In Luft, Wasser und Erde ist kostenlose Energie gespeichert. Um sie zu nutzen, bedarf es einer Wärmepumpe. Sie wandelt die gespeicherte Energie in Wärme um. Nach Angaben des Bundesverbandes Wärmepumpe (BWP) greifen immer mehr Bauherren auf diese zukunftsträchtige Technologie zurück – allein im vergangenen Jahr vertrieben die Handwerks- und Installationsbetriebe in der Bundesrepublik 57.000 Wärmepumpen – 11,8 Prozent mehr als im Vorjahr. „Das ist angesichts der weiterhin schwierigen Rahmenbedingungen ein klares Bekenntnis der Verbraucher zur Zukunftstechnologie Wärmepumpe“, sagt der BWP-Geschäftsführer Karl-Heinz Stawiarski.
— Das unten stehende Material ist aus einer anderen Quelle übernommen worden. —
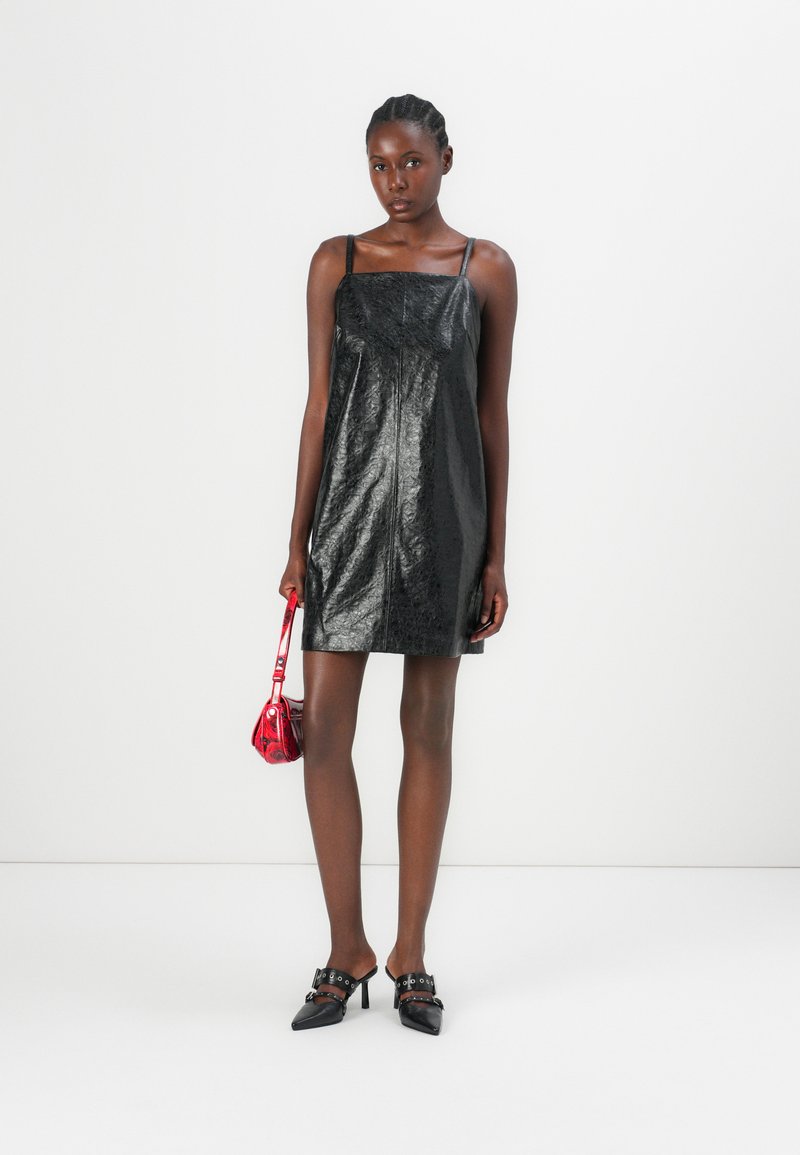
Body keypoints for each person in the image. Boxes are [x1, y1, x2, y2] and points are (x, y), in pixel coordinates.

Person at [279, 93, 516, 1035]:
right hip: (344, 521)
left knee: (429, 732)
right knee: (326, 733)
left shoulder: (485, 268)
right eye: (379, 164)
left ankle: (411, 954)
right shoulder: (334, 262)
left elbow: (492, 415)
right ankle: (348, 949)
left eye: (411, 162)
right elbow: (317, 407)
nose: (395, 181)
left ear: (446, 158)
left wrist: (496, 551)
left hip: (444, 524)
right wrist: (296, 539)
Kostenlose Energie aus Luft, Wasser oder Erde

Ganz oben auf der Beliebtheitsskala der Hausbauer sind so genannte Luft-/ Wasserpumpen – von denen wurden 2011 und 32.600 Stück verkauft. Dass diese Pumpen vor den Erdwärmepumpen rangieren, führt der Bundesverband unter anderem auf die komplizierte Genehmigungspraxis für Anlagen zurück, die auf Energie aus dem Erdreich angewiesen sind.
Ob und wie die Wärmepumpe ihren Siegeszug fortsetzen kann, hängt nach Ansicht des BWP von den politischen Rahmenbedingungen ab: „Um das Marktpotenzial der oberflächennahen Geothermie voll ausnutzen zu können, brauchen wir zwei Dinge: Einerseits eine verlässliche und handhabbare Genehmigungspraxis und andererseits Förderrichtlinien, die sich an den im Vergleich höheren Investitionen orientieren“, sagt BWP-Geschäftsführer Karl-Heinz Stawiarski.